Ce fut un choix difficile à prendre pour lui qui avait toujours vécu dans la forêt. Le Canard Flottant s'est penché sur cet exemple d'exode rural.
Le Canard Flottant : Bonjour Jacques.
Jacques : Bonjour Canard.
Le Canard Flottant : Alors, Jacques tu as quitté ta forêt pour vivre dans un bowling. Ce fut difficile.
Jacques : Ah ben oui, c'étaient les boules.
Le Canard Flottant : Pourquoi partir alors ?
Jacques : La lassitude. L'écorce c'est bien, les bastiais, les ajacciens, tous sympas. Mais vivre tout le temps dans un tronc, c'était sciant.
Le Canard Flottant : Alors, un jour, tu craques, tu pars ?
Jacques : Oui, au cours d'une soirée mondaine. Bonjour, salut, tu vas bien. Je me présente, Jacques du tronc... et puis toute cette vie sociale !!!

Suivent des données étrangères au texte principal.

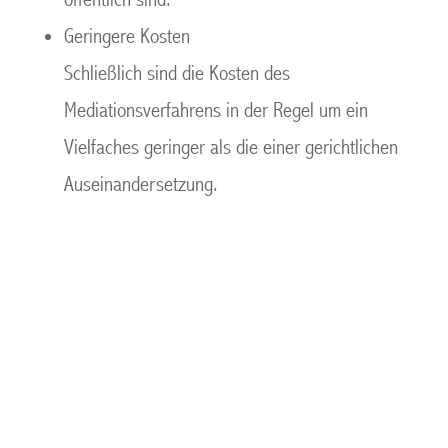
Geringere Kosten
Schließlich sind die Kosten des
Mediationsverfahrens in der Regel um ein
Vielfaches geringer als die einer gerichtlichen
Auseinandersetzung.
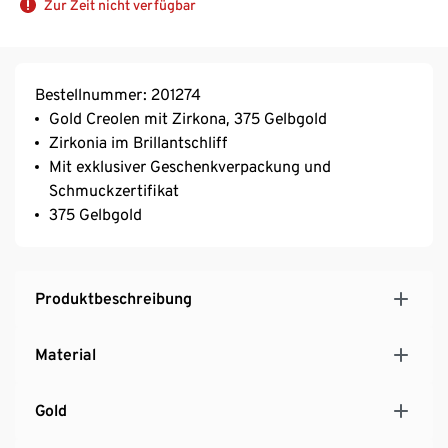
Zur Zeit nicht verfügbar
Bestellnummer: 201274
Gold Creolen mit Zirkona, 375 Gelbgold
Zirkonia im Brillantschliff
Mit exklusiver Geschenkverpackung und
Schmuckzertifikat
375 Gelbgold
Produktbeschreibung
Material
Gold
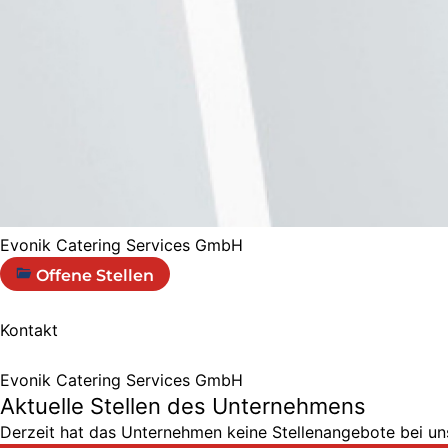
Evonik Catering Services GmbH
Offene Stellen
Kontakt
Evonik Catering Services GmbH
Aktuelle Stellen des Unternehmens
Derzeit hat das Unternehmen keine Stellenangebote bei uns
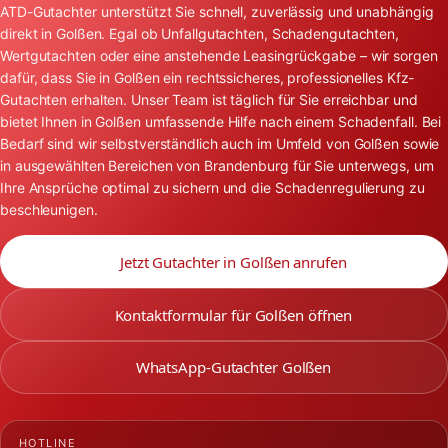
ATD-Gutachter unterstützt Sie schnell, zuverlässig und unabhängig
direkt in Golßen. Egal ob Unfallgutachten, Schadengutachten,
Wertgutachten oder eine anstehende Leasingrückgabe – wir sorgen
dafür, dass Sie in Golßen ein rechtssicheres, professionelles Kfz-
Gutachten erhalten. Unser Team ist täglich für Sie erreichbar und
bietet Ihnen in Golßen umfassende Hilfe nach einem Schadenfall. Bei
Bedarf sind wir selbstverständlich auch im Umfeld von Golßen sowie
in ausgewählten Bereichen von Brandenburg für Sie unterwegs, um
Ihre Ansprüche optimal zu sichern und die Schadenregulierung zu
beschleunigen.
Jetzt Gutachter in Golßen anrufen
Kontaktformular für Golßen öffnen
WhatsApp-Gutachter Golßen
HOTLINE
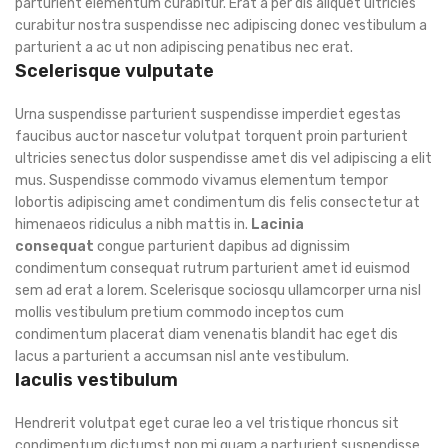
parturient elementum curabitur. Erat a per dis aliquet ultricies
curabitur nostra suspendisse nec adipiscing donec vestibulum a
parturient a ac ut non adipiscing penatibus nec erat.
Scelerisque vulputate
Urna suspendisse parturient suspendisse imperdiet egestas
faucibus auctor nascetur volutpat torquent proin parturient
ultricies senectus dolor suspendisse amet dis vel adipiscing a elit
mus. Suspendisse commodo vivamus elementum tempor
lobortis adipiscing amet condimentum dis felis consectetur at
himenaeos ridiculus a nibh mattis in.
Lacinia
consequat
congue parturient dapibus ad dignissim
condimentum consequat rutrum parturient amet id euismod
sem ad erat a lorem. Scelerisque sociosqu ullamcorper urna nisl
mollis vestibulum pretium commodo inceptos cum
condimentum placerat diam venenatis blandit hac eget dis
lacus a parturient a accumsan nisl ante vestibulum.
Iaculis vestibulum
Hendrerit volutpat eget curae leo a vel tristique rhoncus sit
condimentum dictumst non mi quam a parturient suspendisse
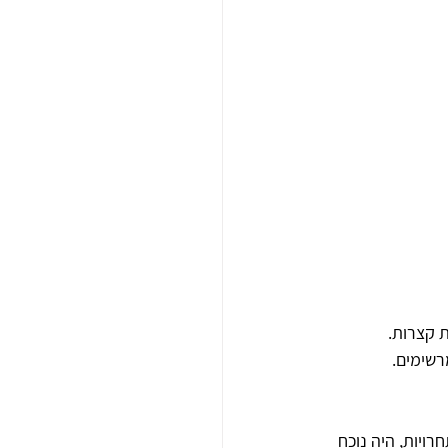
ריכות קצרות. 
רשימים.
ויות, היה נוכח 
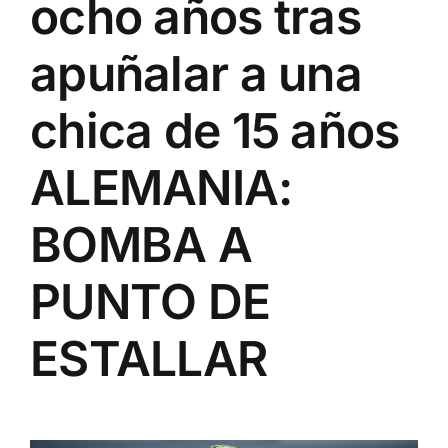
ocho años tras
apuñalar a una
chica de 15 años
ALEMANIA:
BOMBA A
PUNTO DE
ESTALLAR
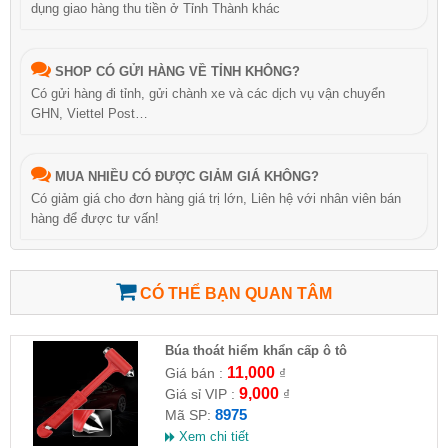
dụng giao hàng thu tiền ở Tỉnh Thành khác
SHOP CÓ GỬI HÀNG VỀ TỈNH KHÔNG?
Có gửi hàng đi tỉnh, gửi chành xe và các dịch vụ vận chuyển
GHN, Viettel Post…
MUA NHIỀU CÓ ĐƯỢC GIẢM GIÁ KHÔNG?
Có giảm giá cho đơn hàng giá trị lớn, Liên hệ với nhân viên bán
hàng để được tư vấn!
CÓ THỂ BẠN QUAN TÂM
Búa thoát hiểm khẩn cấp ô tô
11,000
Giá bán :
₫
9,000
Giá sỉ VIP :
₫
8975
Mã SP:
Xem chi tiết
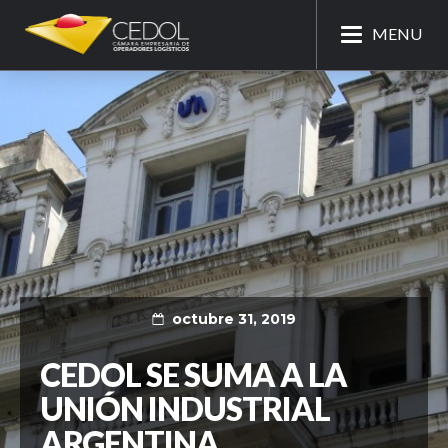
MENU
octubre 31, 2019
CEDOL SE SUMA A LA
UNIÓN INDUSTRIAL
ARGENTINA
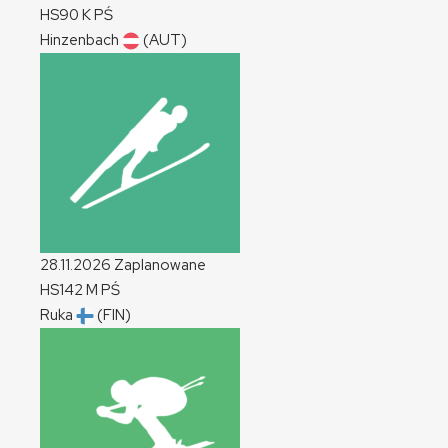
HS90
K
PŚ
Hinzenbach
(AUT)
28.11.2026
Zaplanowane
HS142
M
PŚ
Ruka
(FIN)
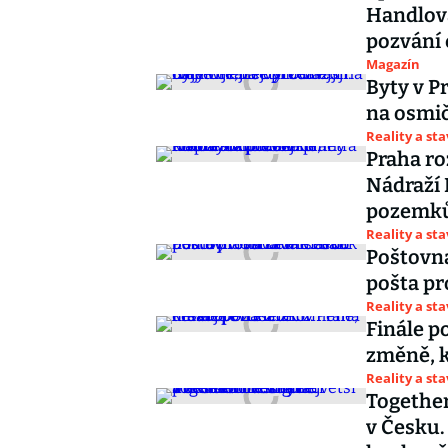
Handlová
pozvání
Magazín
Byty v Pr
na osmič
Reality a st
Praha ro
Nádraží 
pozemk
Reality a st
Poštovna
pošta pr
Reality a st
Finále p
změně, k
Reality a st
Together
v Česku.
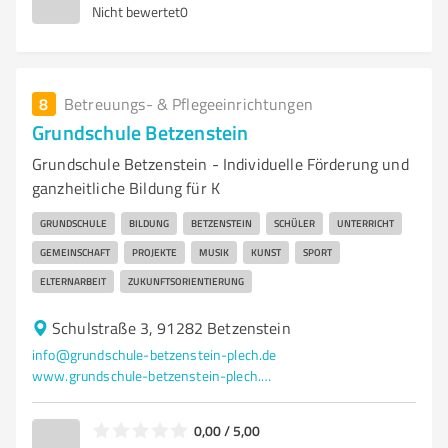
Nicht bewertet
0
8
Betreuungs- & Pflegeeinrichtungen
Grundschule Betzenstein
Grundschule Betzenstein - Individuelle Förderung und
ganzheitliche Bildung für K
GRUNDSCHULE
BILDUNG
BETZENSTEIN
SCHÜLER
UNTERRICHT
GEMEINSCHAFT
PROJEKTE
MUSIK
KUNST
SPORT
ELTERNARBEIT
ZUKUNFTSORIENTIERUNG
Schulstraße 3, 91282 Betzenstein
info@grundschule-betzenstein-plech.de
www.grundschule-betzenstein-plech.de/
0,00 / 5,00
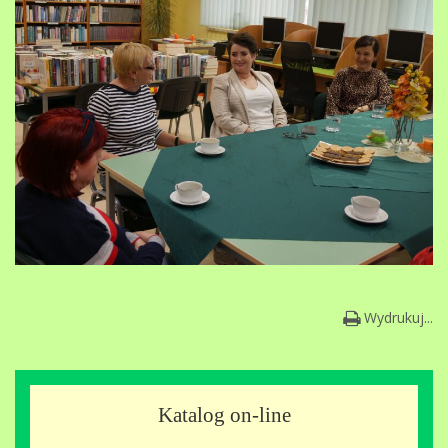
Wydrukuj...
Katalog on-line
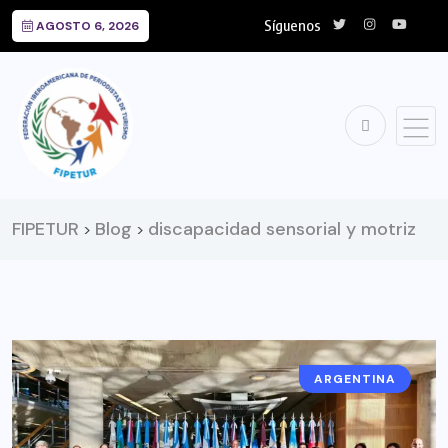
Síguenos
AGOSTO 6, 2026
FIPETUR
Blog
discapacidad sensorial y motriz
>
>
ARGENTINA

Le Canard Flottant : C'était pesant ?
Jacques : oui, tout le temps, fais pas ci, fais pas ça, et puis on nous cache tout on nous dit rien, tu te mets vite à rêver d'un petit jardin avec une table et une chaise de jardin avec deux arbres, un pommier et un sapin au fond d'une cour à la Chaussée-d'Antin. Et puis tout le temps serrés les uns sur les autres. Sans vous parler des sept cent millions de termites chinoises.
Et moi, et moi, et moi. Petit, petit, petit, tout est mini dans notre vie, mini-moke et mini-jupe, mini-moche et lilliput.

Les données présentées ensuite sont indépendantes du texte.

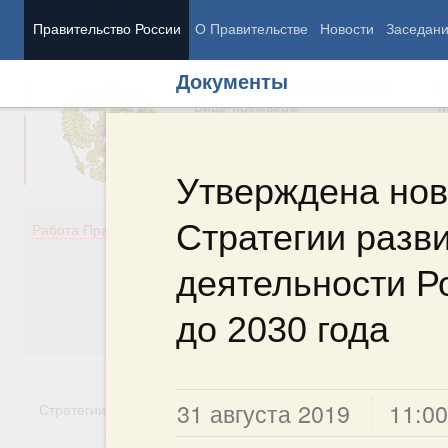
Правительство России
О Правительстве
Новости
Заседан
Документы
Председатель Правительства
М
Вице-премьеры
М
Утверждена нов
Стратегии разв
Демография
Занято
Работа Правительства
Здоровье
Технол
Образование
Эконом
деятельности Р
Культура
Финан
Общество
Социал
до 2030 года
Государство
31 августа 2019
11:00
Стратегии
Государственные программы
Национальн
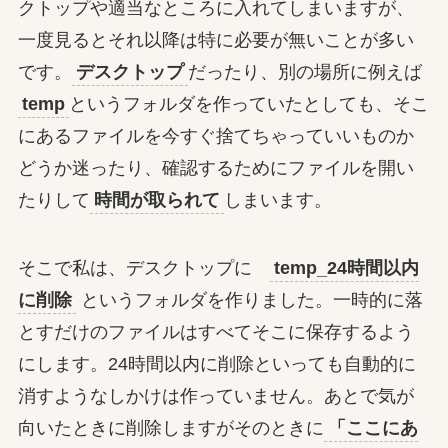
クトップや適当なところに入れてしまいますが、
一度見るとそれ以降は特に必要が無いことが多い
です。
デスクトップ
だったり、別の場所に例えば
temp
というフォルダを作っていたとしても、そこ
にあるファイルを今すぐ捨てちゃっていいものか
どうか迷ったり、確認するためにファイルを開い
たりして
時間が取られて
しまいます。
そこで私は、デスクトップに
temp_24時間以内
に削除
というフォルダを作りました。一時的に落
とすだけのファイルはすべてそこに保存するよう
にします。24時間以内に削除といっても自動的に
消すようなしかけは作っていません。あとで気が
向いたときに削除しますがそのときに
「ここにあ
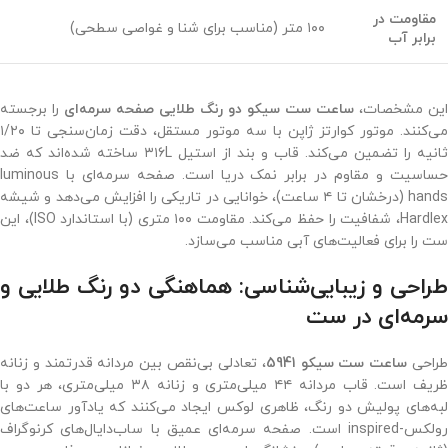
مقاومت در
۱۰۰ متر (مناسب برای شنا و غواصی سطحی)
برابر آب
این مشخصات،
ساعت ست سیکو دو رنگ طلایی صفحه سرمه‌ای
را برجسته
می‌کنند. موتور کوارتز ژاپن با سه موتور مستقل، دقت زمان‌سنجی تا ۱/۲۰
ثانیه را تضمین می‌کند. قاب و بند از استیل ۳۱۶L ساخته شده‌اند که ضد
حساسیت و مقاوم در برابر نمک دریا است. صفحه سرمه‌ای با luminous
hands (درخشان تا ۴ ساعت)، خوانایی در تاریکی را افزایش می‌دهد و شیشه
Hardlex، شفافیت را حفظ می‌کند. مقاومت ۱۰۰ متری (با استاندارد ISO)، این
ست را برای فعالیت‌های آبی مناسب می‌سازد.
طراحی و زیبایی‌شناسی: هماهنگی دو رنگ طلایی و
سرمه‌ای در ست
راحی
ساعت ست سیکو 5941
، تعادلی بی‌نقص بین مردانه قدرتمند و زنانه
ظریف است. قاب مردانه ۴۴ میلی‌متری و زنانه ۳۸ میلی‌متری، هر دو با
لبه‌های پولیش دو رنگ، ظاهری لوکس ایجاد می‌کنند که یادآور ساعت‌های
رولکس-inspired است. صفحه سرمه‌ای عمیق با ساب‌دایال‌های کرنوگراف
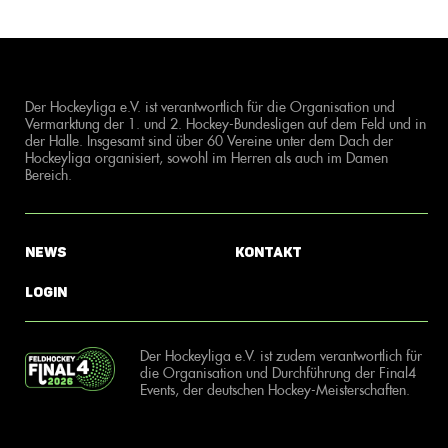
Der Hockeyliga e.V. ist verantwortlich für die Organisation und
Vermarktung der 1. und 2. Hockey-Bundesligen auf dem Feld und in
der Halle. Insgesamt sind über 60 Vereine unter dem Dach der
Hockeyliga organisiert, sowohl im Herren als auch im Damen
Bereich.
News
Kontakt
Login
Der Hockeyliga e.V. ist zudem verantwortlich für
die Organisation und Durchführung der Final4
Events, der deutschen Hockey-Meisterschaften.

Le Canard Flottant : Donc, il est minuit docteur Schweitzer, puis 5 heures Paris s'éveille, vous partez vivre au bowling ?
Jacques : oui, c'était ça ou le cactus.
Le Canard Flottant : Et pourquoi le bowling ?
Jacques : J'aime les quilles de chez Castel. J'aime les quilles de chez Régine. J'aime les quilles qu'on voit dans "Elle". J'aime les quilles des magazines. J'aime les quilles de chez Renault. J'aime les quilles de chez Citroën. J'aime les quilles des hauts fourneaux.. J'aime les quilles qui travaillent à la chaîne.
Le Canard Flottant : Merci beaucoup.
Jacques : Pas de quoi. Faut que j'aille rejoindre Françoise ma petite Laurel du strike.